Continúa el texto sobre el artículo de El País acerca de Omar Shakir a partir de su última oración.

▸ Sección del documento

####################

El diario español de referencia, El País, publicaba recientemente un artículo denunciando que Israel planeaba la deportación de Omar Shakir, director de Human Watch Right para Israel y Palestina.
El medio dedicaba toda una pieza a este “activista por los derechos humanos” y reproducía sus declaraciones: “Nosotros no apoyamos el BDS, solo cuestionamos a empresas que, como [la plataforma de alquileres turísticos] Airbnb, hacen negocios en Cisjordania bajo la ocupación sin respetar la ley internacional y discriminando a los palestinos.”
El artículo en su totalidad servía de reproductor de las ideas de Shakir, pero, evidentemente, adolecía de la labor periodística de corroborar el contenido de las afirmaciones del sujeto de la noticia. De hecho, una breve y simple búsqueda en internet habría permitido descubrir que Shakir cuenta con un largo y público historial de activismo y compromiso con el movimiento BDS.

####################

▸ Datos registrados
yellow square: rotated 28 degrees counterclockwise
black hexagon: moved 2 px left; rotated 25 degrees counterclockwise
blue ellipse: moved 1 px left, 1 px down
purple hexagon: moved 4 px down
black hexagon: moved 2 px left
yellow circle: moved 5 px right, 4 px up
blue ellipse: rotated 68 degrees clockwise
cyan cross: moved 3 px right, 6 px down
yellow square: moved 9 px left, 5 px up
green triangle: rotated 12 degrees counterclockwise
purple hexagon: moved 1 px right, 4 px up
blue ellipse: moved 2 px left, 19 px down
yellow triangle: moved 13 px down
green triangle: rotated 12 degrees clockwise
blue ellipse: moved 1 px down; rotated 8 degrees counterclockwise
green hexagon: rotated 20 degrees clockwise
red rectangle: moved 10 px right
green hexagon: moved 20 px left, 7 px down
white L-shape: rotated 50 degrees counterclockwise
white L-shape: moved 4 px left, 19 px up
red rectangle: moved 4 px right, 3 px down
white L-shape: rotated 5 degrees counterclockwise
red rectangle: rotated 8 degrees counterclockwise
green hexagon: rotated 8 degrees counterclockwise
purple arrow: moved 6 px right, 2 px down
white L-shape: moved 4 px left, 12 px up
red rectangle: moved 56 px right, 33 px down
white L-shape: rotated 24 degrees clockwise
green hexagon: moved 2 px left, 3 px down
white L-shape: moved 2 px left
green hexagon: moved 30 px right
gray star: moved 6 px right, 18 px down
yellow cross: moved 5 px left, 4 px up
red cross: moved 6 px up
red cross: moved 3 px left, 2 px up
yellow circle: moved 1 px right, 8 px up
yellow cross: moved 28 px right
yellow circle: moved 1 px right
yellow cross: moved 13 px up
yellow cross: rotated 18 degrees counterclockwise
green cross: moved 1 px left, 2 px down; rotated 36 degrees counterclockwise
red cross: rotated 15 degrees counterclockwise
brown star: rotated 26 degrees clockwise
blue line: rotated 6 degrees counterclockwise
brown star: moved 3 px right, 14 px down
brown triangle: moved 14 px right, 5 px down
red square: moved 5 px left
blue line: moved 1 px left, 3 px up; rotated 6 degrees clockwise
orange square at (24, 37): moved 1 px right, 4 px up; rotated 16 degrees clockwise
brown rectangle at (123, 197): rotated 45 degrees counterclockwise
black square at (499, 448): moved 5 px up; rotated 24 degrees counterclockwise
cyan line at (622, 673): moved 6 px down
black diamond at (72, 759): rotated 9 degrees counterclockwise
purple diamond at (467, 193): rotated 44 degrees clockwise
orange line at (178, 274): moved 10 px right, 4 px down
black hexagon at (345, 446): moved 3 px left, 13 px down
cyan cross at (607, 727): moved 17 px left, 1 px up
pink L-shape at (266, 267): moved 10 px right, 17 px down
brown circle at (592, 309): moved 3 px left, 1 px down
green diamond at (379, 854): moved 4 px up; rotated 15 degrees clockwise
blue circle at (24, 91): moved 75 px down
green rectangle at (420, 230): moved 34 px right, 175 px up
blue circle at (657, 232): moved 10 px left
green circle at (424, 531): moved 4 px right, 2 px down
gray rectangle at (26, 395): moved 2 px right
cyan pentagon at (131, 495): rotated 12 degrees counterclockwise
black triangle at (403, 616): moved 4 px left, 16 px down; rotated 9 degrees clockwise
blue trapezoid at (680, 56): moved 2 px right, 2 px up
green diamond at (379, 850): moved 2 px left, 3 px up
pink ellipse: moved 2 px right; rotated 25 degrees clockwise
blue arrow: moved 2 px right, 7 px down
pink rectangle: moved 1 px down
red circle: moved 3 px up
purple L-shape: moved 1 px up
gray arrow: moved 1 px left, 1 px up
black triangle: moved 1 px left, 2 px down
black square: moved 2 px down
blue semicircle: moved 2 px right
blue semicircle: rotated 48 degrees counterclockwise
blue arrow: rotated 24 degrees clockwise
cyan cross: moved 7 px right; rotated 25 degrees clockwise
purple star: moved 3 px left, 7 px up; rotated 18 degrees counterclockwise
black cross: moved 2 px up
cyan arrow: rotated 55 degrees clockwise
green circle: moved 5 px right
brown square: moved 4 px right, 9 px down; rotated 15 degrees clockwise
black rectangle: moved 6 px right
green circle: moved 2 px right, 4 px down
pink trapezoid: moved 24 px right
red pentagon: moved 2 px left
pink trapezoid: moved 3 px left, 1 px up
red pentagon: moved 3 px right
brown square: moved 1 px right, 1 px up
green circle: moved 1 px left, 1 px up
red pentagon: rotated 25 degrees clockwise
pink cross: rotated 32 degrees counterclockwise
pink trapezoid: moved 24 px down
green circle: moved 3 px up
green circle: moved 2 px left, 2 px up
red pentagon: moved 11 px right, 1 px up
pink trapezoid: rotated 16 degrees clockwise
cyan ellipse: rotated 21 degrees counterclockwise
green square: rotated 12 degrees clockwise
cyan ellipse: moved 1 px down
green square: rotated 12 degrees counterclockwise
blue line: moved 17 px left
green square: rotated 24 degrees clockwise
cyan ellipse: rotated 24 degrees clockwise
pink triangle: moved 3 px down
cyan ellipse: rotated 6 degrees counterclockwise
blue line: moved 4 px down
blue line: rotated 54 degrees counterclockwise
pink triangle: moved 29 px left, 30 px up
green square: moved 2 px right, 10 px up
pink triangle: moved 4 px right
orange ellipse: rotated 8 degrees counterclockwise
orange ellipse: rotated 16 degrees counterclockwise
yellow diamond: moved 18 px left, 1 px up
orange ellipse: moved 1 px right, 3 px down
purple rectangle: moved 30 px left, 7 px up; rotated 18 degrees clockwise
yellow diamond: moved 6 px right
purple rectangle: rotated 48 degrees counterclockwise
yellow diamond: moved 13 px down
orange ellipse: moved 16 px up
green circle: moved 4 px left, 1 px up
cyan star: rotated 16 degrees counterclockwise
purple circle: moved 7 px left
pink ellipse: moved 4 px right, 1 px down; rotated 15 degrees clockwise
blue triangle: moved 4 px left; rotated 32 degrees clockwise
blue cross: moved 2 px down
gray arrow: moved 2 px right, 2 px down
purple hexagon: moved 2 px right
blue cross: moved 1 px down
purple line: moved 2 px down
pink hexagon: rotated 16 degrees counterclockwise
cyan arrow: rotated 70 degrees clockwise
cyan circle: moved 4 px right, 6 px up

####################

▸ Respuesta al ejercicio
Por ejemplo, en un tuit de 2016 afirmaba: “Nuestro movimiento sigue rodando, apunte otra victoria para el BDS…”. Es decir, según él mismo, en abril 2016 seguía siendo parte de ese movimiento: ergo, seguía siendo un activista antiisraelí.
El País, no obstante, no ofrecía esa información a sus lectores, como tampoco explicaba en qué consiste el movimiento BDS (Boicot, Desinversiones y Sanciones), clave para entender de qué se acusa a Shakir. En esencia, el BDS es un movimiento que bajo un disfraz del activismo por “los derechos humanos” busca la desaparición de estado judío, promoviendo el aislamiento y la demonización internacional de Israel. Su componente discriminatorio y antisemita han hecho que sea legalmente condenado en numerosos países.
Al revés de lo que hace la mayoría de los medios mainstream, los fundadores y líderes del BDS no esconden su agenda. Por ejemplo su co-fundador Omar Barghouti, dejó claro en un video publicado por la web anti-israelí Electronic Intifada: “definitivamente nos oponemos a un estado judío. Ningún palestino racional… aceptará jamás un estado judío en cualquier parte de Palestina”.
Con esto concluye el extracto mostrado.